Des histoires marquantes
Bien sûr, au fil du temps, Marie-Anne en a aidé des gens. Elle se souvient d’enfants qui sont venus cogner chez-elle, alors que les locaux de la Ruche étaient fermés, parce qu’ils n’avaient plus rien à manger chez eux. Ou cette personne qui fréquentait la Ruche qui n’avait pas de toit et qui dormait dans sa voiture. Elle s’est assurée de trouver des solutions pour qu’elle puisse manger ce qu’elle venait chercher à l’épicerie communautaire.
Mais il y a aussi de belles histoires qui finissent bien. Une mère monoparentale de trois enfants de Trois-Rivières a eu besoin de l’aide de la Ruche, alors qu’elle venait étudier le droit à Québec. Aujourd’hui, elle est avocate et elle a un nouveau conjoint. Ils ont eu un quatrième enfant ensemble. Marie-Anne en est l’heureuse marraine. Les deux femmes ont tissé des liens étroits qui ont perduré quand la jeune femme a pu voler de ses propres ailes.

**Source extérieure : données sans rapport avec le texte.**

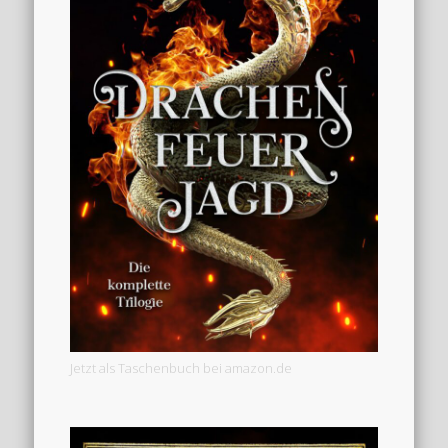
Jetzt als Taschenbuch bei amazon.de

Pour Marie-Anne, accompagner des gens dans leur cheminement et les voir s’en sortir, c’est le plus beau des cadeaux. «On est là pour donner de l’aide alimentaire mais les gens viennent aussi nous voir juste pour prendre un café. On prend le temps de jaser avec eux, on s’attache à eux. Je vois ce que certains font pour s’en sortir, c’est beau de voir leur évolution.»
Sensibiliser ses enfants à la pauvreté
Le grand coeur de Marie-Anne ne se manifeste pas qu’au travail. Elle prend grand soin de sensibiliser ses enfants à la pauvreté, une réalité qui ne touche pas seulement le quartier Vanier. Ses enfants participent à la confection des paniers de Noël qui sont distribués par la Ruche dans le temps des fêtes. Ils viennent aussi faire leur tour à l’épicerie communautaire pour aider à l’étiquetage. C’est sans compter les jouets et vêtements qu’ils offrent à l’organisme.

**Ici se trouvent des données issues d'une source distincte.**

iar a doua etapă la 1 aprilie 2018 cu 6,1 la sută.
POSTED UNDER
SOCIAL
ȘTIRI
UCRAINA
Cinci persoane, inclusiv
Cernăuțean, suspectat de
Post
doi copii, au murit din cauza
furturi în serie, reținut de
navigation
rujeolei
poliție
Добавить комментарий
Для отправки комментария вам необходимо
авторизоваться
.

Ses garçons semblent bien conscients du rôle essentiel que joue leur mère dans la vie des personnes démunies. «Mon grand fréquente l’école Sans-Frontière et il a vu un élève qui n’avait pratiquement rien à manger. Il lui a dit: si tu n’as pas d’argent pour manger, tu peux aller voir ma mère à la Ruche.» Comme quoi la pomme n’est pas tombée loin de l’arbre.
Des rêves plein la tête
Le grand rêve de Marie-Anne, c’est d’être capable d’accueillir les utilisateurs de l’épicerie communautaire dans des locaux plus spacieux. Pour le moment, ses efforts pour accueillir le plus de gens possibles ont atteints leur limite. En deux ans, les membres réguliers de la ressource d’aide sont passés de 45 à 189, ils ont plus que quadruplé.

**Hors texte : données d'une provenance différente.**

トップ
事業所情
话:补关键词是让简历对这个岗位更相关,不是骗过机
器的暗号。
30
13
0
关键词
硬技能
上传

L’aide financière de Centraide est essentielle. « Sans cette aide, l’épicerie communautaire ne pourrait exister. » Mais les besoins sont grandissants. L’intervenante constate que de plus en plus de jeunes retraités ont de la misère à arriver et fréquentent la Ruche. «Avec plus d’argent, on pourrait aider plus de monde. Je ne peux plus accepter de nouveaux membres avec les budgets que nous avons.» Marie-Anne ne va pas baisser les bras pour autant, c’est bien mal la connaître. Elle compte poursuivre sa carrière à l’épicerie communautaire encore longtemps, au grand bonheur des usagers.